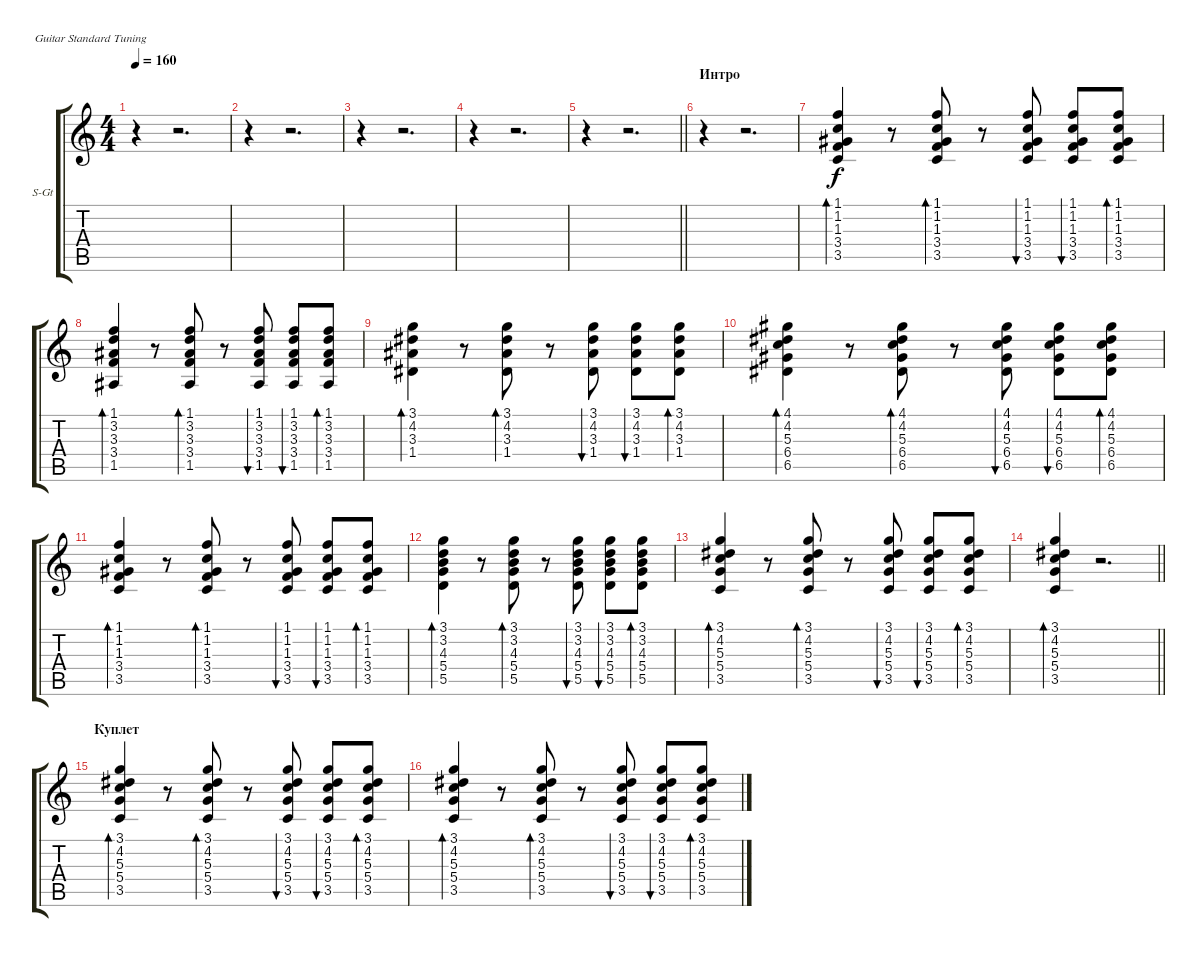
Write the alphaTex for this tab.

\bracketExtendMode groupsimilarinstruments
\firstSystemTrackNameOrientation horizontal
\otherSystemsTrackNameOrientation horizontal
\track ("Гитара Хоя" "S-Gt") {instrument acousticguitarsteel}
\staff {score tabs}
\tuning (E4 B3 G3 D3 A2 E2)
\ts (4 4)
\beaming (8 2 2 2 2)
\tempo 160
\clef g2
\ks c
r.4{dy f instrument acousticguitarsteel} r.2{d} |
r.4 r.2{d} |
r.4 r.2{d} |
r.4 r.2{d} |
\barLineRight lightlight
r.4 r.2{d} |
\section ("" "Интро")
r.4 r.2{d} |
(1.1 1.2 1.3 3.4 3.5).4{bd 60} r.8 (1.1 1.2 1.3 3.4 3.5).8{bd 60} r.8 (1.1 1.2 1.3 3.4 3.5).8{bu 60} (1.1 1.2 1.3 3.4 3.5).8{bu 60} (1.1 1.2 1.3 3.4 3.5).8{bd 60} |
(1.1 3.2 3.3 3.4 1.5).4{bd 60} r.8 (1.1 3.2 3.3 3.4 1.5).8{bd 60} r.8 (1.1 3.2 3.3 3.4 1.5).8{bu 60} (1.1 3.2 3.3 3.4 1.5).8{bu 60} (1.1 3.2 3.3 3.4 1.5).8{bd 60} |
(3.1 4.2 3.3 1.4).4{bd 60} r.8 (3.1 4.2 3.3 1.4).8{bd 60} r.8 (3.1 4.2 3.3 1.4).8{bu 60} (3.1 4.2 3.3 1.4).8{bu 60} (3.1 4.2 3.3 1.4).8{bd 60} |
(4.1 4.2 5.3 6.4 6.5).4{bd 60} r.8 (4.1 4.2 5.3 6.4 6.5).8{bd 60} r.8 (4.1 4.2 5.3 6.4 6.5).8{bu 60} (4.1 4.2 5.3 6.4 6.5).8{bu 60} (4.1 4.2 5.3 6.4 6.5).8{bd 60} |
(1.1 1.2 1.3 3.4 3.5).4{bd 60} r.8 (1.1 1.2 1.3 3.4 3.5).8{bd 60} r.8 (1.1 1.2 1.3 3.4 3.5).8{bu 60} (1.1 1.2 1.3 3.4 3.5).8{bu 60} (1.1 1.2 1.3 3.4 3.5).8{bd 60} |
(3.1 3.2 4.3 5.4 5.5).4{bd 60} r.8 (3.1 3.2 4.3 5.4 5.5).8{bd 60} r.8 (3.1 3.2 4.3 5.4 5.5).8{bu 60} (3.1 3.2 4.3 5.4 5.5).8{bu 60} (3.1 3.2 4.3 5.4 5.5).8{bd 60} |
(3.1 4.2 5.3 5.4 3.5).4{bd 60} r.8 (3.1 4.2 5.3 5.4 3.5).8{bd 60} r.8 (3.1 4.2 5.3 5.4 3.5).8{bu 60} (3.1 4.2 5.3 5.4 3.5).8{bu 60} (3.1 4.2 5.3 5.4 3.5).8{bd 60} |
\barLineRight lightlight
(3.1 4.2 5.3 5.4 3.5).4{bd 60} r.2{d} |
\section ("" "Куплет")
(3.1 4.2 5.3 5.4 3.5).4{bd 60} r.8 (3.1 4.2 5.3 5.4 3.5).8{bd 60} r.8 (3.1 4.2 5.3 5.4 3.5).8{bu 60} (3.1 4.2 5.3 5.4 3.5).8{bu 60} (3.1 4.2 5.3 5.4 3.5).8{bd 60} |
(3.1 4.2 5.3 5.4 3.5).4{bd 60} r.8 (3.1 4.2 5.3 5.4 3.5).8{bd 60} r.8 (3.1 4.2 5.3 5.4 3.5).8{bu 60} (3.1 4.2 5.3 5.4 3.5).8{bu 60} (3.1 4.2 5.3 5.4 3.5).8{bd 60}
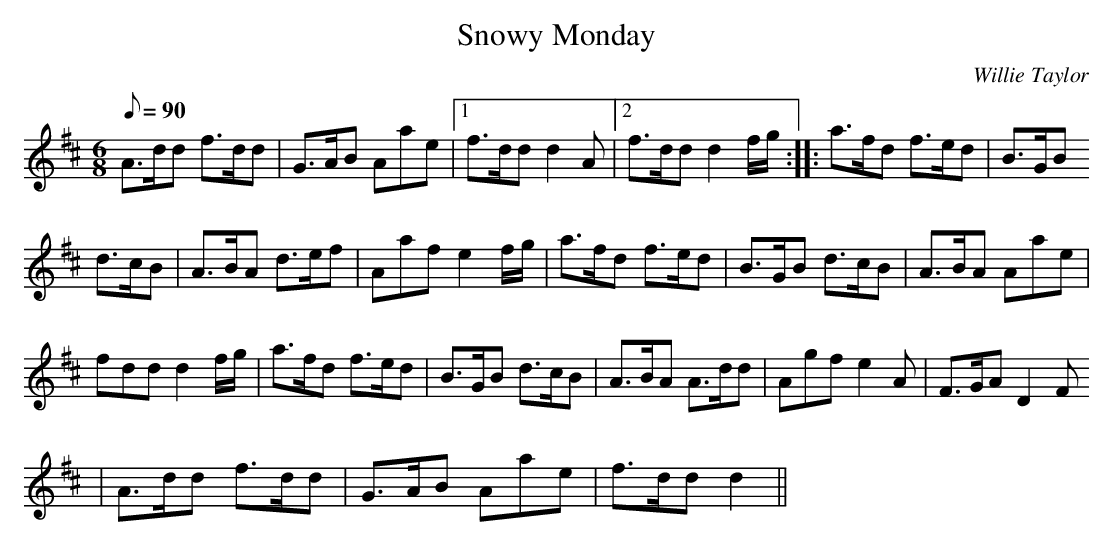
X:1
T:Snowy Monday
M:6/8
L:1/8
Q:90
C:Willie Taylor
that N:Willy used to play it in
K:D A |: F>GA D2 F | A>dd f>dd | G>AB A>dd | A>gf e2 A | F>GA D2 F |
A>dd f>dd | G>AB Aae |1 f>dd d2 A |2f>dd d2 f/g/:||: a>fd f>ed | B>GB
d>cB | A>BA d>ef | Aaf e2 f/g/ | a>fd f>ed | B>GB d>cB | A>BA Aae |
fdd d2 f/g/ | a>fd f>ed | B>GB d>cB | A>BA A>dd | Agf e2 A | F>GA D2 F
| A>dd f>dd | G>AB Aae | f>dd d2||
· · ·
#### [Task]
Locate each line of the data above that contains the word "horizontal", treating uppercase and lowercase as different, and copy those lines in full.

#### [Final result]
\firstSystemTrackNameOrientation horizontal
\otherSystemsTrackNameOrientation horizontal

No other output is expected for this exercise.